Despite their settled lifestyle, Natufians did not grow crops. Researchers have often assumed that figurines displaying people and animals imbued with symbolic meanings first appeared in farming villages.

The figurine shows a crouching goose on a woman’s back. The bird’s wings encircle the woman’s upper body. Its head and beak nestle against the side of her face.

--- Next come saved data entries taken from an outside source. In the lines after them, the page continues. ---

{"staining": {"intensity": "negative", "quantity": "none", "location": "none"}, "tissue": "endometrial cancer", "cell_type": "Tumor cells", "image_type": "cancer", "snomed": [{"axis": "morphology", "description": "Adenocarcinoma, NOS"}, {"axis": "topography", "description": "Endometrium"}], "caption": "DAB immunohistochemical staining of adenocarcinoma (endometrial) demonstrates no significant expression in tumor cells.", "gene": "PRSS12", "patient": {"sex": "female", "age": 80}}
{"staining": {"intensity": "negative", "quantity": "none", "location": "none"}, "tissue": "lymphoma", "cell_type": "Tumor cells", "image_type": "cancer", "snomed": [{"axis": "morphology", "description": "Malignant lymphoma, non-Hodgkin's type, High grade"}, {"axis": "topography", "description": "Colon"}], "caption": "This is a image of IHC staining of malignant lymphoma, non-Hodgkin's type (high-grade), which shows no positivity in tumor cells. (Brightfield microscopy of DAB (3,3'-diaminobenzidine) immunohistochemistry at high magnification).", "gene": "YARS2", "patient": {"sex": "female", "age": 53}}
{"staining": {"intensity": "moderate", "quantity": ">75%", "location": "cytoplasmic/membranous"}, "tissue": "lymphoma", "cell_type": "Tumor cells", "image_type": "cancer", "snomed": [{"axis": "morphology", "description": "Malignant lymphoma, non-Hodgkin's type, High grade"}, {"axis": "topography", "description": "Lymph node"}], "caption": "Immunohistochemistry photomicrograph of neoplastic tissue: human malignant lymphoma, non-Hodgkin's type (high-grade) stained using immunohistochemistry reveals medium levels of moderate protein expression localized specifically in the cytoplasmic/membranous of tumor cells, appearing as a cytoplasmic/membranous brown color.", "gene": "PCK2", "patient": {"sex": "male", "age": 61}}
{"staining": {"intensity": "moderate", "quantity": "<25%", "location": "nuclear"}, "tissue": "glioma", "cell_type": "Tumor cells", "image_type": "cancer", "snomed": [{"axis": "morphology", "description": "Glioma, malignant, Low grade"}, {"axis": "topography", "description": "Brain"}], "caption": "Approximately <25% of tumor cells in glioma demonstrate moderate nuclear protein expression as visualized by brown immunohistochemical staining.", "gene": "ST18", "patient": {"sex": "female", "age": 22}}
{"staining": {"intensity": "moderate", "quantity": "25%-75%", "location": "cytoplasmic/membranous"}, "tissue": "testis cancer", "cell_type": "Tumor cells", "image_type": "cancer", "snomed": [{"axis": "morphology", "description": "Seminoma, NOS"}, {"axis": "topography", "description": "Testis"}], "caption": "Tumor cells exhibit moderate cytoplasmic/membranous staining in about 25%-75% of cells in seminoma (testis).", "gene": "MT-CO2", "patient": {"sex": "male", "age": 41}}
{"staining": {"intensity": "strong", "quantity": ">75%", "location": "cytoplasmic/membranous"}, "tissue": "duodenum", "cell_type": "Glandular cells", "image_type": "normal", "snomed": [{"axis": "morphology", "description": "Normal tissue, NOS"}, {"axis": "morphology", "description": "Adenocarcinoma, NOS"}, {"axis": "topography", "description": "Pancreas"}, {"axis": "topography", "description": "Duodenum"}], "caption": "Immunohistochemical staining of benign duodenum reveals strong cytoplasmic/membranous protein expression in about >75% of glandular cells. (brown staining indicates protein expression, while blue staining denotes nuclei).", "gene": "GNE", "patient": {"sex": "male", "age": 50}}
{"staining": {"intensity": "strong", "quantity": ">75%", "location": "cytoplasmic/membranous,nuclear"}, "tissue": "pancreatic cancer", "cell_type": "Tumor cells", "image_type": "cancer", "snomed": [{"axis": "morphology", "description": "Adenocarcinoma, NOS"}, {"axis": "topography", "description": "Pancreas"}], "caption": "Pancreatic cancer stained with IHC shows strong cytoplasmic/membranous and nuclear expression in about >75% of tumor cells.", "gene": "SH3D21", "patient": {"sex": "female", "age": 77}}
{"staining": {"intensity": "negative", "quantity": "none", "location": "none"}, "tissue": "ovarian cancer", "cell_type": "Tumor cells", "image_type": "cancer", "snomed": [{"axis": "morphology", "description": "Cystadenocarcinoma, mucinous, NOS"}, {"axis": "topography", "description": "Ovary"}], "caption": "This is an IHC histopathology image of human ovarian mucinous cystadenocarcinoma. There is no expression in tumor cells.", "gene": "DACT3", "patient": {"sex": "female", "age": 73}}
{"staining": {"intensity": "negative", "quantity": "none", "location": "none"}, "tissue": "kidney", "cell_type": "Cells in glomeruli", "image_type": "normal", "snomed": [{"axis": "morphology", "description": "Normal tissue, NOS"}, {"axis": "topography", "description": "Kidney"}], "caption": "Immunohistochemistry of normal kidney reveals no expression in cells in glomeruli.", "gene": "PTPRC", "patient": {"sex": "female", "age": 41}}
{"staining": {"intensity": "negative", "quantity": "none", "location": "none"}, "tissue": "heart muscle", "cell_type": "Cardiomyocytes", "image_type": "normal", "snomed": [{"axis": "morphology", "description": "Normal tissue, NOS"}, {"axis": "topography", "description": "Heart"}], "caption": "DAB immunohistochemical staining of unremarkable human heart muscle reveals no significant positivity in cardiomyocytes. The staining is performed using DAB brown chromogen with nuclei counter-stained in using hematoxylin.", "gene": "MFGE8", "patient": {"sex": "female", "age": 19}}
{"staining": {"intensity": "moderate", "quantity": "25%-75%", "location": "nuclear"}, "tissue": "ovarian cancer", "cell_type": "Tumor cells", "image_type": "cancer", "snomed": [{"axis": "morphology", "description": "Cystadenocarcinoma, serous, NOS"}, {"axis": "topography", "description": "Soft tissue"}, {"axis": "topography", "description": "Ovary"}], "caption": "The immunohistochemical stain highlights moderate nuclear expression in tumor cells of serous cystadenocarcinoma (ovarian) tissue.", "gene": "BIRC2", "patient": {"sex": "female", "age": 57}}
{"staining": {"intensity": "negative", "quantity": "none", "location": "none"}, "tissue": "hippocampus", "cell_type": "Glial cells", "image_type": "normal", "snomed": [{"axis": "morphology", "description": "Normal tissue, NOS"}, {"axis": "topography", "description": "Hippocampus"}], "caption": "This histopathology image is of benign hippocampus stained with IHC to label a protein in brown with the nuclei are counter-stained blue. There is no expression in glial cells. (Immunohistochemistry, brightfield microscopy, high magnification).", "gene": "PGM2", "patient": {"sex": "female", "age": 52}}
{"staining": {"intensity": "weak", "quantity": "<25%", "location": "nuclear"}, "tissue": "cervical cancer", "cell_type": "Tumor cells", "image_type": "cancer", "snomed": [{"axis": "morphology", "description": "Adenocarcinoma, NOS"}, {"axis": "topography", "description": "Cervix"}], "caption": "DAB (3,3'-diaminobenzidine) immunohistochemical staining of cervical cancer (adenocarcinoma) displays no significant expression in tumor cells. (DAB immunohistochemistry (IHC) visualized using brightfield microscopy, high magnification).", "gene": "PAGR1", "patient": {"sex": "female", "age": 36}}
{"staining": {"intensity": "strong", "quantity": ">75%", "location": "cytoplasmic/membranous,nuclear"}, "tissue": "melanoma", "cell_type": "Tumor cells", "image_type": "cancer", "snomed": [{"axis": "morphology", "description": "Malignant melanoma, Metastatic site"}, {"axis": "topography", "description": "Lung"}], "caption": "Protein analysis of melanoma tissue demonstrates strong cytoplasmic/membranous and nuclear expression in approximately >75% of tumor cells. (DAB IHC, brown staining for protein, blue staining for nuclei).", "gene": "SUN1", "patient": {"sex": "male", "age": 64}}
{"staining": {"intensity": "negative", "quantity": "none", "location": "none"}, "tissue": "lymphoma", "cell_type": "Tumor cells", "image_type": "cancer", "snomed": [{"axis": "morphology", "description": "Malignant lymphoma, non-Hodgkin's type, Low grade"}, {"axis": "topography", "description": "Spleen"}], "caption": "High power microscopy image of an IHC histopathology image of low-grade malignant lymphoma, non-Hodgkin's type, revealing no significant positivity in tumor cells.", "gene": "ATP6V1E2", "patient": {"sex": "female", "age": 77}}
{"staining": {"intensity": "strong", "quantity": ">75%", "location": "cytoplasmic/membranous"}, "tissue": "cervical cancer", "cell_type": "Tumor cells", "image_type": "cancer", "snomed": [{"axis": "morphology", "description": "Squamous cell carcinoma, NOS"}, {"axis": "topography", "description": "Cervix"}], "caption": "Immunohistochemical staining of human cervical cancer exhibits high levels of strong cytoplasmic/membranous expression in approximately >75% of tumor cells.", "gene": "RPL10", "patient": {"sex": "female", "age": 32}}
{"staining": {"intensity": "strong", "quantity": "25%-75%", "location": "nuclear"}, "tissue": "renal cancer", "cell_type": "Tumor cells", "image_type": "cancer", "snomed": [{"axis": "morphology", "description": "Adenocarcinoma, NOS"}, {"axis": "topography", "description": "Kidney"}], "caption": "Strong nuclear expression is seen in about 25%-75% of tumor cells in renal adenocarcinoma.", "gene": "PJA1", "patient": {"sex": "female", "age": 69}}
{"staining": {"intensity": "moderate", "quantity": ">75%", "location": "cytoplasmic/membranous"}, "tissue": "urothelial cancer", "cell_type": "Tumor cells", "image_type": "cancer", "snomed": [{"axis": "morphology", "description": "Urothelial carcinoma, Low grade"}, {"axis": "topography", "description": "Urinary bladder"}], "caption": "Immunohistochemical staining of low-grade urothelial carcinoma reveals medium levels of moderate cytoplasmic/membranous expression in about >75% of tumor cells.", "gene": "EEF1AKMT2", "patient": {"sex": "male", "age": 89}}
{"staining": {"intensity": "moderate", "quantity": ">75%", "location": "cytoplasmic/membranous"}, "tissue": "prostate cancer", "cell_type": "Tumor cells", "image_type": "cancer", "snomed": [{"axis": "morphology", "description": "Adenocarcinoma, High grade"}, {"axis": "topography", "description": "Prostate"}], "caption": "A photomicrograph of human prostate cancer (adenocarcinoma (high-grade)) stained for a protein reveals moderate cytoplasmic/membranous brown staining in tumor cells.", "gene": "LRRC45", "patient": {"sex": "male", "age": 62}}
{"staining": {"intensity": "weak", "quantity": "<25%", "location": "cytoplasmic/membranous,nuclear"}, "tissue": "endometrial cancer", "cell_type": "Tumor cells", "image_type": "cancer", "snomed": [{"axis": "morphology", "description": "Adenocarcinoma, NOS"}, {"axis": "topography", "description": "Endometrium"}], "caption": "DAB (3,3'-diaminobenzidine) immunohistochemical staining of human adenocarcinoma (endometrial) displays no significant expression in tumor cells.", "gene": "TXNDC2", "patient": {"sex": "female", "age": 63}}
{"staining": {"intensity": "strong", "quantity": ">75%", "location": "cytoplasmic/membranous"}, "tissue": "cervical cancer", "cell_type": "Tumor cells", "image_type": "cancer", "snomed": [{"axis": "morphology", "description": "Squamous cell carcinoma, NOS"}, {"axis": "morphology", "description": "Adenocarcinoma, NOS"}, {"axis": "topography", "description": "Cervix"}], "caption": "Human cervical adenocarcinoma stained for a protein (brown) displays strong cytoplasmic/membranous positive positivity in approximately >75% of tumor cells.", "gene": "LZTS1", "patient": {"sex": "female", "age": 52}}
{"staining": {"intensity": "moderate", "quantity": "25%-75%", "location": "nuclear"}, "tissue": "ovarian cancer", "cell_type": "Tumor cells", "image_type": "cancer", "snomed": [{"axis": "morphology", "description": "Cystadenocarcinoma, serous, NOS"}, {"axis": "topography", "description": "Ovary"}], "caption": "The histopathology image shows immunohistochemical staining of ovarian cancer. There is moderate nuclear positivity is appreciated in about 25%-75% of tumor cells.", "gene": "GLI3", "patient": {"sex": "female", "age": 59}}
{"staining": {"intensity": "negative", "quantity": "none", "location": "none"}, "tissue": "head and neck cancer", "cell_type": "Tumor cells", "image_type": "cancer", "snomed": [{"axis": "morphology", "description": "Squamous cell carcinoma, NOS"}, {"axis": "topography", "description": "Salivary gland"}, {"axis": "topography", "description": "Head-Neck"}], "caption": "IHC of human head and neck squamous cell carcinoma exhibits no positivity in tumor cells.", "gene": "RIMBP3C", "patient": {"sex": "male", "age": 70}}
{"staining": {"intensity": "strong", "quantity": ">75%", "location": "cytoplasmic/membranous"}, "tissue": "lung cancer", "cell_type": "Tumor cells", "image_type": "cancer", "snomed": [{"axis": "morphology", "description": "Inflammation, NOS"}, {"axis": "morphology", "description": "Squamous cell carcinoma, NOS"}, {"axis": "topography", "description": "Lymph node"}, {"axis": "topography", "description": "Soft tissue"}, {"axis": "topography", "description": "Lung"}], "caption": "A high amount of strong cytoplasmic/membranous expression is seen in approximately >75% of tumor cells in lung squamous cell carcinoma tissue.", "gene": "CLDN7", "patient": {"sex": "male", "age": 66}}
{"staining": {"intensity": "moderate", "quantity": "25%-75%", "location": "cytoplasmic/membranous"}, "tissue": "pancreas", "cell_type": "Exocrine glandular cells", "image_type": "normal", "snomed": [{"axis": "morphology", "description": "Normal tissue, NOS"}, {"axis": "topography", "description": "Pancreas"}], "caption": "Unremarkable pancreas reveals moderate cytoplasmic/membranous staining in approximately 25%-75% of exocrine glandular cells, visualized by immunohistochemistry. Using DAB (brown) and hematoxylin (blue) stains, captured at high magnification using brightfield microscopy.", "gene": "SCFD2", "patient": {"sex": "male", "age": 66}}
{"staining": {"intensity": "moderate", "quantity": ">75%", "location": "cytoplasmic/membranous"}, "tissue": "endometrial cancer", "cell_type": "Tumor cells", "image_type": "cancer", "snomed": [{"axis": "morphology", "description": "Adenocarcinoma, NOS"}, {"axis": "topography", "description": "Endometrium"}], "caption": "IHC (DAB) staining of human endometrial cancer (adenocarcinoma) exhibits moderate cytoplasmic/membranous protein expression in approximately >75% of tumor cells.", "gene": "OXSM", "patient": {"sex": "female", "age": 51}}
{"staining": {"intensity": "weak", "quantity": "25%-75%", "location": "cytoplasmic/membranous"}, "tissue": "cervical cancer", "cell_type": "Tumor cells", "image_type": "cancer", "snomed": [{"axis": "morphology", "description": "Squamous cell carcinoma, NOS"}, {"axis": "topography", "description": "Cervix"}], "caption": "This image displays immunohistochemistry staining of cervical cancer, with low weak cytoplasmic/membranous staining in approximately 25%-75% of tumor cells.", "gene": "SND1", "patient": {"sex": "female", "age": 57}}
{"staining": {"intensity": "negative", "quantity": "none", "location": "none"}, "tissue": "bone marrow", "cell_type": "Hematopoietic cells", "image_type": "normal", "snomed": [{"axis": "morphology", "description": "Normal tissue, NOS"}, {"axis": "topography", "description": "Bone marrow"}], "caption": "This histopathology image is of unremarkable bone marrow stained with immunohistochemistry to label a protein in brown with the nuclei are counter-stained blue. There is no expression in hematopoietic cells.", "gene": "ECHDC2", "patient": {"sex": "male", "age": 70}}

Davin’s team suspects it shows an imagined or mythical mating of a male goose with a woman. Beliefs in spiritual connections between humans and other animals, and depictions of cross-species encounters including mating, characterized many farming communities as early as around 9,000 years ago, as well as historical hunter-gatherer societies, the researchers say.

The diminutive discovery at Nahal Ein Gev II demonstrates that naturalistic depictions of people and various creatures reflecting spiritual beliefs “started earlier than previously thought,” Davin says. “Clay might have been a medium that facilitated such new expressions.”

Whoever sculpted the Natufian figurine intended it to be viewed from above and at an angle, so that light — from the sun or a fireplace — and resulting shadows created a sense of viewing a 3-D interaction, Davin says.

Perhaps a shaman or another ritual specialist used the Natufian figurine to trigger supernatural visions or conduct rituals, Davin speculates. Previous excavations uncovered a Natufian shaman’s grave at a cave near Nahal Ein Gev II.

A few examples of cave art older than the Natufian figurine show human-animal interactions, including a nearly 44,000-year-old hunting scene in Indonesia. But the ancient clay portrayal of fowl and female took mythological artistry and storytelling into a new realm, Davin says.